Dr. Jones revealed that when she was younger she suffered from hemophobia (the fear of seeing blood) and so it never dawned on her to pursue studies in Medicine. However, she decided to challenge herself. “I went ahead and chose to do Medicine but I can safely say the career ended up choosing me. Now, I have adapted to the situation and seeing blood, those things doesn’t affect me at all anymore.”
Pursuing Medicine, however, wasn’t as easy as she would have hoped since leaving her family was “one of the hardest sacrifices I have ever had to make,” she confided. But she found solace in the fact that a better life awaited her and the family she left behind. Her decision garnered the support and constant encouragement from her loved ones, she recalled. She spent six years in Cuba and upon her return to Guyana in July 2015; she underwent a one-year internship “collectively at the Mahaicony, Suddie and Fort Wellington hospitals”.
August 24, 2016, Dr. Jones said, was, “one of the most memorable days in my life.” It was the day she successfully graduated as a medical doctor. She worked in various departments until the novel coronavirus swept the country off its feet. She was one of the few doctors chosen to work on the COVID-19 Task Force in Region Six. Her responsibilities include: daily testing, contact tracing, isolating and quarantining of patients.
“My roles and responsibilities are to ensure the safety of our region by containing and reducing the spread of the novel Coronavirus,” she confidently said. Dr. Jones has described her experience during the pandemic as a good one because “it makes me happy knowing I can contribute positively to help slow the spread of the virus.” But although she has had her fair share of challenges, her aim is to never give up.
DEALING WITH PATIENTS
It may be easy for some people to judge our frontline workers merely from looking on from the outside, but many may never be able to fully comprehend what they go through on a daily basis as they combat the pandemic. According to the doctor, there are times when patients are non-compliant after they have been placed into isolation or quarantined. Some, she said, are deceitful when questioned about their whereabouts since they could be labelled a suspected case. In other instances, “patients abscond after being placed into in
stitutional quarantine facilities,” Dr. Jones revealed. But despite the challenges faced, the medical practitioner insists that she has no regrets being a part of the Task Force.
“I work with a really great team of people who are dedicated to executing their duties to the fullest of their capabilities,” she added.
Dr.

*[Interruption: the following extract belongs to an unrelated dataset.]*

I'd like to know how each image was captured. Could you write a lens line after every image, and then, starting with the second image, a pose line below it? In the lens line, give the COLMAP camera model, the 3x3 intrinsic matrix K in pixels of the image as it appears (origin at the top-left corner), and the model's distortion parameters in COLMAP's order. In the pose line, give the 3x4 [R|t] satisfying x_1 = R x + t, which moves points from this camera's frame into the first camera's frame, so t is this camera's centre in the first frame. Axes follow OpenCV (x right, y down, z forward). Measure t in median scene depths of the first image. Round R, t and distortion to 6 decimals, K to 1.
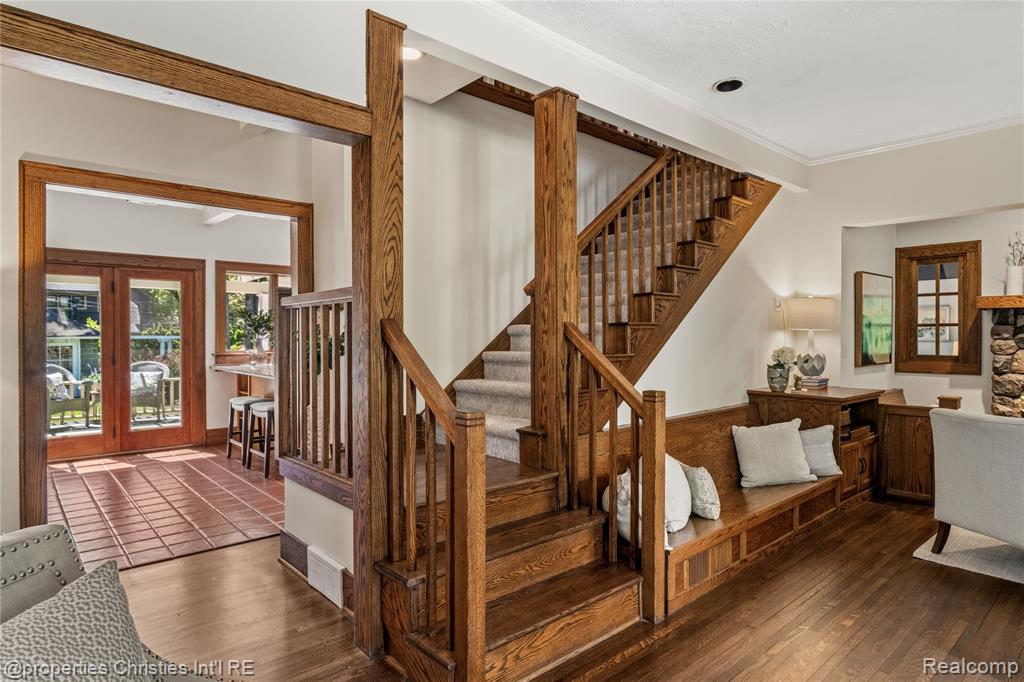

Jones was among the few doctors who was sent to Orealla, Region One when it was first faced with an outbreak of the virus. In fact, one of her greatest joys is seeing patients recover without complications.
“That gives me a sense of hope and motivation to keep fighting this battle on a daily basis,” Dr. Jones said. She believes that “if we all play our part in following the necessary precautions and guidelines in keeping safe we can triumphantly conquer this pandemic.” She also believes in prayer and noted that keeping optimistic and focused is what pushes her to keep going. For her too, family is the foundation that holds her up. So with all the distractions the pandemic brings, our Frontline Worker this week chooses to unwind at weekends by spending quality time with her loved ones.